On Tue, 07 Dec 2010 12:01:59 -0000, Derick Rethans <der...@php.net> wrote:

On Tue, 7 Dec 2010, Gustavo Lopes wrote:

The very simple attached patch adds an option to disable POST data
processing, which implies the data can only be read in
a stream fashion through php://input.

Does without this patch, reading POST data from php://input work?

Maybe.

In case of a multipart/form-data request, it won't.
For other requests, it will. However, php://input will be reading from memory, not from the SAPI, because the entire POST data will be in memory.

The new option makes the behavior for a POST request similar to that of e.g. a PUT request, i.e., data can only be read with php://input and it will *not* be copied entirely into memory before the user code executes. Of course the user can use something like file_get_contents('php://input') to do that, but, depending on the application, he may take advantage of the low memory usage a stream provides (for the XML payload example, he could use a SAX-like parser, for proxying or saving the entire request into disk -- possibly filtered -- he could use stream_copy_to_stream, etc.).
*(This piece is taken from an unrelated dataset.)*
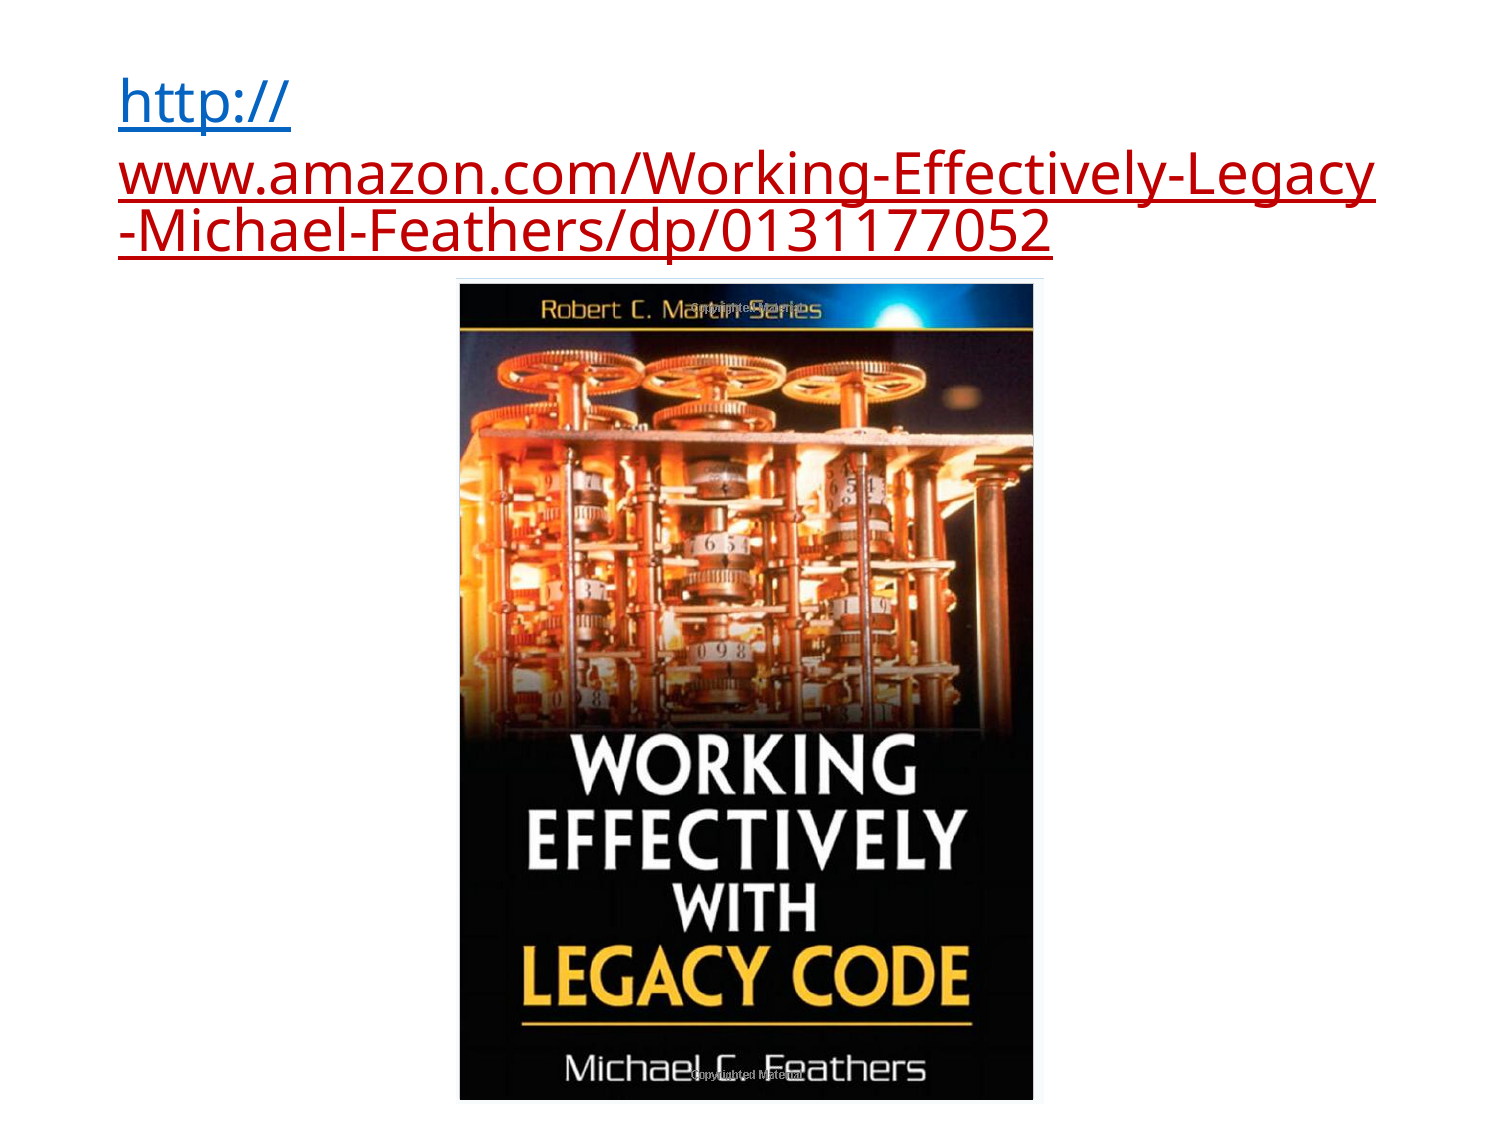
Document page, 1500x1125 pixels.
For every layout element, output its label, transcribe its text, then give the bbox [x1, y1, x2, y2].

title http://www.amazon.com/Working-Effectively-Legacy-Michael-Feathers/dp/0131177052 [103, 59, 1397, 278]
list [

This introduces a new ini setting, disable_post_data_processing, but
it's a benign one. No incompatibilities between setups will arise
because no one will enable it globally (it would be insane),

Because they can, people will do it though... I'm not fan of more ini
settings.


I'm sure someone somewhere will enable it eventually without being aware of what it does (despite the obvious name...); my point is that programmers don't need to program against it (unlike say, magic quotes) because no working PHP setup will have it enabled, as it breaks every script that handles POST data.